SUPPLIED MATERIAL:

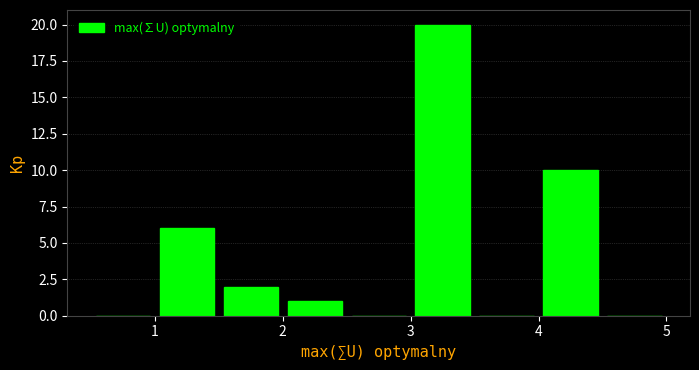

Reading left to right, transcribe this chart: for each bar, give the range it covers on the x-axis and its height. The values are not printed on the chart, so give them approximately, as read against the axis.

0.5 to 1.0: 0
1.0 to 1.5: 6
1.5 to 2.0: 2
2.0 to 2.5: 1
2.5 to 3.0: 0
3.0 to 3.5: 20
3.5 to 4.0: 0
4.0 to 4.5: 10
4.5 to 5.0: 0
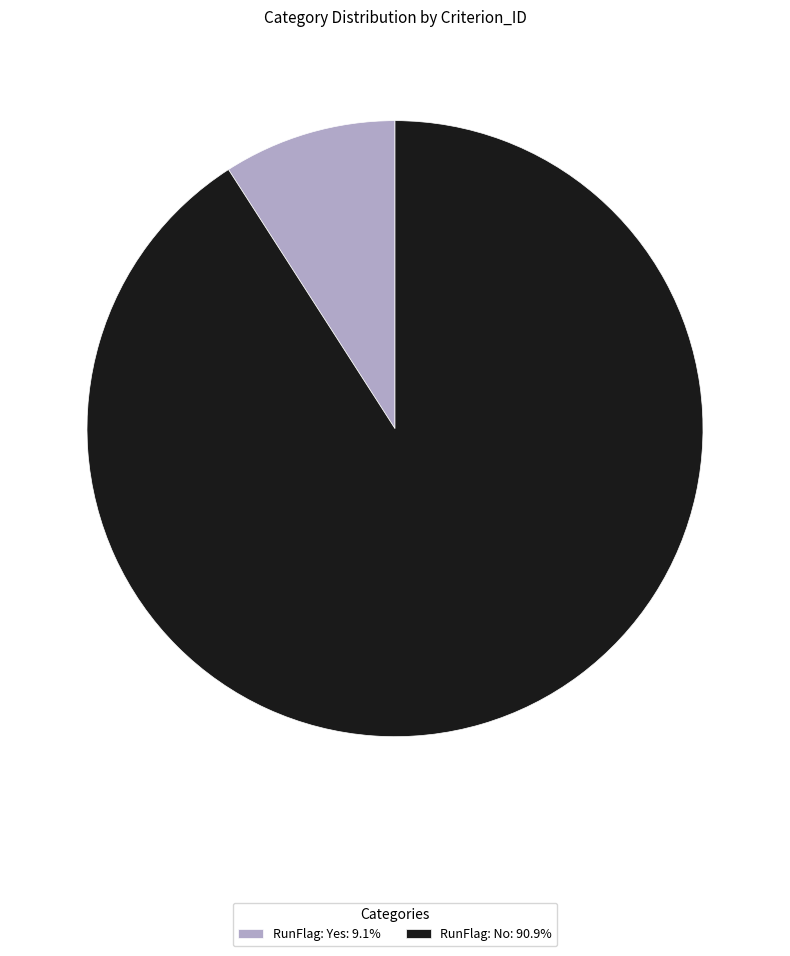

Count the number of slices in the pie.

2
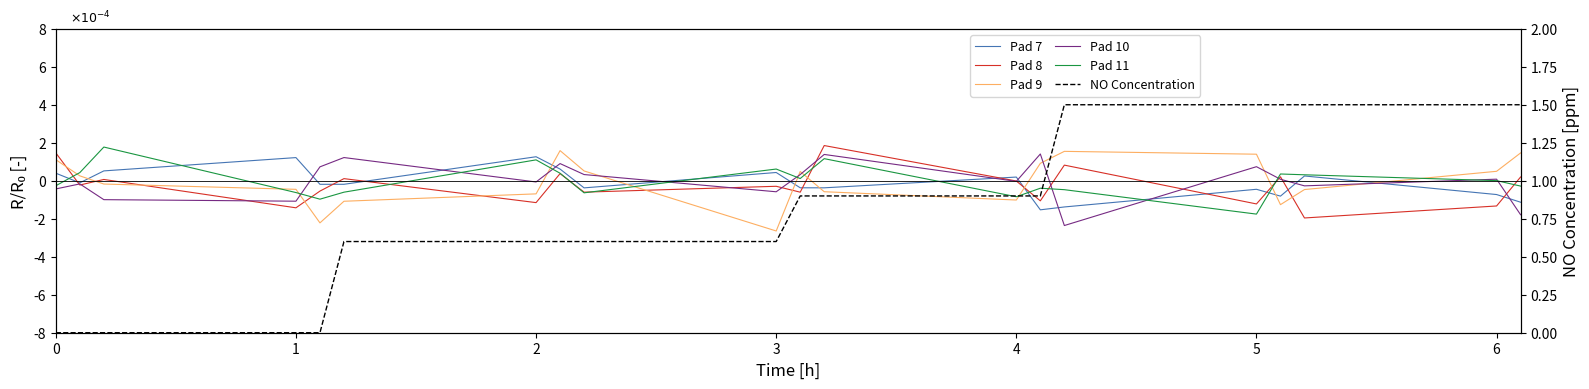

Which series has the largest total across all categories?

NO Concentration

WORK ORDER: Copy the listing above word for word, from start to finish, and leave out the pictures.

WRITTEN ANSWER:
Reading left to right, transcribe this chart: for each bar, give the range it covers on the x-axis and its height. The values are not printed on the chart, so give them approximately, as read against the axis.

0.5 to 1.0: 0
1.0 to 1.5: 6
1.5 to 2.0: 2
2.0 to 2.5: 1
2.5 to 3.0: 0
3.0 to 3.5: 20
3.5 to 4.0: 0
4.0 to 4.5: 10
4.5 to 5.0: 0

Count the number of slices in the pie.

2

Which series has the largest total across all categories?

NO Concentration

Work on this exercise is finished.